-- START OF Selected passage --

Perestroika, among other things, led to the severance of ties with millions of foreign friends, many of whom devoted their entire lives to establishing normal relations with our people. Among them was the Canadian writer, scientist, educator and publisher Dyson Carter (1910-1996).
“During his fifty-plus years of writing, Dyson Carter published hundreds of magazine and newspaper articles, dozens of short stories and 17 books, including five novels,” says an article by an expert on his work, James Doyle Science, Literature And Revoluion: The Life And Writings of Dyson Carter. “In the 1930s and 40s, his articles and short stories appeared in prominent newspapers and magazines published in Canada and the United States, and three of his early works were printed by American commercial publishers, earning many laudatory reviews.”
Carter gained international fame at the beginning of World War II, publishing the book Sea of Destiny: The Story of Hudson Bay, Our Undefended Back Door. In it, he warned of the danger of a Nazi invasion of Canada through the ice-free Hudson Bay.
Two years later, his first novel, Night of Flame, was published, which was noticed and duly praised by The New York Times and Toronto’s The Globe and Mail. The literary critic of another Canadian newspaper, The Ottawa Citizen, wrote that the debutant was “only one step away from being recognized as a genius.” However, J. Doyle writes that, unlike other Canadian writers of such caliber, Carter was not honored with even a cursory mention in reference books on the literature of the Land of the Maple Leaf, since he “was a member of the Communist Party of Canada and fell victim to the collective hostility and amnesia that engulfed Canadians during the Cold War.”
While World War II was going on and the Soviet Union was considered an ally of the Anglo-Saxons, Night of Flame was published and republished under the author’s name. But as soon as the spirit of McCarthyism began to blow, the largest American publishing house, Signet, behaved in accordance with the proverb “I want to, but I don’t want to”: wanting to make money on the reprint of a bestseller and at the same time fearing accusations of sympathy for a member of the Communist Party, it published Dyson Carter’s book under the pseudonym Warren Desmond.
Carter, in the midst of McCarthyism, headed the Canadian-Soviet Friendship Society and visited our country, sharing his impressions in the books We Saw Socialism and World’s Hope. In another of his works, Big Lie, he exposed another slanderous campaign by the United States against the USSR. At the same time, he began publishing the magazine News-Facts About the USSR, later renamed Northern Neighbors. A unique publication (it was entirely devoted to Soviet reality), by 1985 it had gained 10 thousand subscribers in Canada, the United States and 79 other countries on all continents.
Since the early 1960s, Carter maintained close contact with the Novosti News Agency (NNA) and from time to time sent his correspondence on international topics to Moscow. They were prepared for publication by Nellie S. Working in the main Soviet department of foreign policy propaganda, she did not hide her sentiments, typical of those representatives of the creative intelligentsia with closet dissent. As soon as Nellie S. got hold of Carter’s article, she began to snort sarcastically: like, this Canadian has completely lost his mind, admiring our country.

-- END OF Selected passage --
-- START OF Supplied information --

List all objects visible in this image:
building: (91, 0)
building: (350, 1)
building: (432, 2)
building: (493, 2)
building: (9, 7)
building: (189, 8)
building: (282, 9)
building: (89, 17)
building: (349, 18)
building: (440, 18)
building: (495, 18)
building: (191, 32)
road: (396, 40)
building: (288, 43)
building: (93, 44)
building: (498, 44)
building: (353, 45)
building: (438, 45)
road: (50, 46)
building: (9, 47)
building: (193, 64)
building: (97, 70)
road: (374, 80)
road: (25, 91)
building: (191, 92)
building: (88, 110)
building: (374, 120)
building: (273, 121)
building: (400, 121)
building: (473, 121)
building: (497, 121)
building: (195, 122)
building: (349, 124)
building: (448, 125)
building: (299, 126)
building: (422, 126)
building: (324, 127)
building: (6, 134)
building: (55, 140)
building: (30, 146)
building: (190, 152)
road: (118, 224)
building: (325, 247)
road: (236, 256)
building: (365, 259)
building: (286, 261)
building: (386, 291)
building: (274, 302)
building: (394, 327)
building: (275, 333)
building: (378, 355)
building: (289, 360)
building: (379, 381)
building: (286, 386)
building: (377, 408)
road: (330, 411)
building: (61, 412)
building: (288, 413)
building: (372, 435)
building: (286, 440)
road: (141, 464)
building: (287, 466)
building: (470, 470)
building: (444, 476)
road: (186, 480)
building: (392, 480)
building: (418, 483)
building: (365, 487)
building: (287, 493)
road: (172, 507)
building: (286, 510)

-- END OF Supplied information --

■ Stated goal: Repeat the article about Dyson Carter word for word, starting at the words "Perestroika, among other" and stopping after "Dyson Carter (1910-1996).". Rely only on the article about Dyson Carter, not on the entries.

■ Written answer:
Perestroika, among other things, led to the severance of ties with millions of foreign friends, many of whom devoted their entire lives to establishing normal relations with our people. Among them was the Canadian writer, scientist, educator and publisher Dyson Carter (1910-1996).